Koło SMP było tworzone w opozycji do bardziej dynamicznych
„Wici”, w związku z czym podejmowano
inicjatywy, o których powiedzieć można, że były nie do
zrealizowania. Do takich należał projekt wybudowania Katolickiego
Domu Społecznego w 1929 r. Miał być to obszerny gmach
z salą widowiskową i salą na zebrania katolickich
organizacji społecznych i religijnych, czytelnią, biblioteką,
sklepikiem i kasą pożyczkową. Powstał nawet tymczasowy Komitet
Organizacyjny z Franciszkiem Pytlakowskim na czele. Ale, jak
należało się spodziewać, na planach się skończyło. SMP istniało także
w Bobach i w Popkowicach. Było w kręgu
oddziaływania endencji (która w latach 30. występowała jako
Stronnictwo Narodowe) – jej wpływy w kole urzędowskim
starosta janowski oceniał na 70%14.
W Urzędowie było dużo organizacji
społecznych związanych z obozem rządzącym po maju 1926 r., tzw.

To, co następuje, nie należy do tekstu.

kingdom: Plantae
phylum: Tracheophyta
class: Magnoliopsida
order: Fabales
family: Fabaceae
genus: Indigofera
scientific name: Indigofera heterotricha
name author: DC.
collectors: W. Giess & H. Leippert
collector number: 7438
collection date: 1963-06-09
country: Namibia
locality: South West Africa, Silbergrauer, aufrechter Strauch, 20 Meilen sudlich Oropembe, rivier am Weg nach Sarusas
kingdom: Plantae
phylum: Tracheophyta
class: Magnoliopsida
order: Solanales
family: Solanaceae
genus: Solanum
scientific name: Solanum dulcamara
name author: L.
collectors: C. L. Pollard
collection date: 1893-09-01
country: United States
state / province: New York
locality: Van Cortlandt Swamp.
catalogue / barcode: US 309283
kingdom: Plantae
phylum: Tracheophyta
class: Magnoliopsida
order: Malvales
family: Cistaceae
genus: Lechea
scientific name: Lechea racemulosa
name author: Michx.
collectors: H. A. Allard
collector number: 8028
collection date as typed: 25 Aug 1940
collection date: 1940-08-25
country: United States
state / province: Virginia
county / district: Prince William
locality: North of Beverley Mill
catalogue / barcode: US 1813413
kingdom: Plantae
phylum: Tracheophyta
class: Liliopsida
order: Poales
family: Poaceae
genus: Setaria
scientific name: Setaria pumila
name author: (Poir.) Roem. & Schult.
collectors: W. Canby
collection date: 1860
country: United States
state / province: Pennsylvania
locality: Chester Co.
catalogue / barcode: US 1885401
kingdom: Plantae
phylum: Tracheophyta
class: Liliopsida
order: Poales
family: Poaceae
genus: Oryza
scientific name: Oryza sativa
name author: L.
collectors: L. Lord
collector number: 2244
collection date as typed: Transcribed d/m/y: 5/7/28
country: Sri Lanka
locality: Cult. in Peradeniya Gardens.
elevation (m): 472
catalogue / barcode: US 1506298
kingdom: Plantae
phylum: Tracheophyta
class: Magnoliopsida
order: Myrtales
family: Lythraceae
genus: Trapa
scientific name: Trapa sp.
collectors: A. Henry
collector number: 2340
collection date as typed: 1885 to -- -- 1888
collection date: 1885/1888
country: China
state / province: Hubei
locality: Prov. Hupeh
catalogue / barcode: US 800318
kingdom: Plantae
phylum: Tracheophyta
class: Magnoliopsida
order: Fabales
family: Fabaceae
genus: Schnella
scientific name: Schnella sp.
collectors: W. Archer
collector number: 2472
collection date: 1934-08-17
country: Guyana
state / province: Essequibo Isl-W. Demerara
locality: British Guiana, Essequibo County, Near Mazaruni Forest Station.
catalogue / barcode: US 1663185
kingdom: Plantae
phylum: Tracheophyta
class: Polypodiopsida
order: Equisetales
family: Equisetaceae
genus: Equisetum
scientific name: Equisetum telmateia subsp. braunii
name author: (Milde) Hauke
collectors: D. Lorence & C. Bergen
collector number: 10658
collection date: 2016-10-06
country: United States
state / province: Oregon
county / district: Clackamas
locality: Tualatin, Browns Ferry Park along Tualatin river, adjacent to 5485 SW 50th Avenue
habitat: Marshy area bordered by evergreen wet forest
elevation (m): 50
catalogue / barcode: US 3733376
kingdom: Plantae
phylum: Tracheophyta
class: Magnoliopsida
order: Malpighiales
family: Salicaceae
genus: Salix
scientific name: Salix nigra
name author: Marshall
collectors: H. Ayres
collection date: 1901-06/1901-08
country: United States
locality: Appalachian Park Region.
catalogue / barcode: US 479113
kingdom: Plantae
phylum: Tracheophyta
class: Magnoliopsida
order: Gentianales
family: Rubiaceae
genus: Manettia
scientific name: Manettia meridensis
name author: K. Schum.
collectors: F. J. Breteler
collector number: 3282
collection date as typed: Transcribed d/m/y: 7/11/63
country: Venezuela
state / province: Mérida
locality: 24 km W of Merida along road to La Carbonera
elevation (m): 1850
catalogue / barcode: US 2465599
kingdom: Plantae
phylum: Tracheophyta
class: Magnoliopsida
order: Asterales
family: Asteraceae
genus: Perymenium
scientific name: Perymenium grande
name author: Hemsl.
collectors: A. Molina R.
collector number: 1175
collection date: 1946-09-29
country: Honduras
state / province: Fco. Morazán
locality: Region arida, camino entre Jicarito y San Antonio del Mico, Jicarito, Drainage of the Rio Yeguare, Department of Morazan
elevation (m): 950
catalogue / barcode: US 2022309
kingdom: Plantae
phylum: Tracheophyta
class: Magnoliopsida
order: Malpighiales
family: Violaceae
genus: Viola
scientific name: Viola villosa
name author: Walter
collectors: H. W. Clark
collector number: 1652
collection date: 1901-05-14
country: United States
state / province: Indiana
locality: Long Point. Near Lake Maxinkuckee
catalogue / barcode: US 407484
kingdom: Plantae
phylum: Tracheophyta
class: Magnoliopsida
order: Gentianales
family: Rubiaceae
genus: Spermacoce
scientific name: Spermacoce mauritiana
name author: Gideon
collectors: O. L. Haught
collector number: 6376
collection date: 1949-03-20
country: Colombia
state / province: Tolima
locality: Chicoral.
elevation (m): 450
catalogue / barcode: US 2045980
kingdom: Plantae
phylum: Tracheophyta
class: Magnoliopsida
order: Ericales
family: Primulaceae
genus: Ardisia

sanacją. Do nich należał przede wszystkim Związek Legionistów
Polskich. Do 1930 r. w powiecie janowskim były tylko dwa
koła: w stolicy powiatu i w Urzędowie 15,
dopiero w 1930 r. w Kraśniku byli legioniści zaczęli
się organizować. Koło w Urzędowie liczyło ok. 20 weteranów, a na
ich czele stał Piotr Pomykalski. Było ono dobrze zorganizowane;
regularnie płacono składki, prenumerowano miesięcznik „Federacja”.
Z ich inicjatywy zamierzano zbudować pomnik legionistom poległym
w 1915 r., szukano działki o powierzchni 4 na 4 metry
w centrum Urzędowa; za najbardziej wskazany uznano plac koło
kościoła albo na ul. Wodnej w miejscu projektowanej szkoły.
Ostatecznie jednak projekt zmaterializował się w postaci
powstałego w 1936 r. pomnika Marszałka. Drugi pomnik
poświęcono lwowskim „Orlętom”. Zbudowano go w 1926 r.
z inicjatywy kierownika szkoły J. Warchałowskiego16.
Związek Strzelecki istniał w Urzędowie
już w 1923 r. Na jego czele stał Bolesław Pomykalski.
Jednakże, podobnie jak i w całym powiecie, nie był zbyt
aktywny, na co wpływała polityka miejscowych władz administracyjnych.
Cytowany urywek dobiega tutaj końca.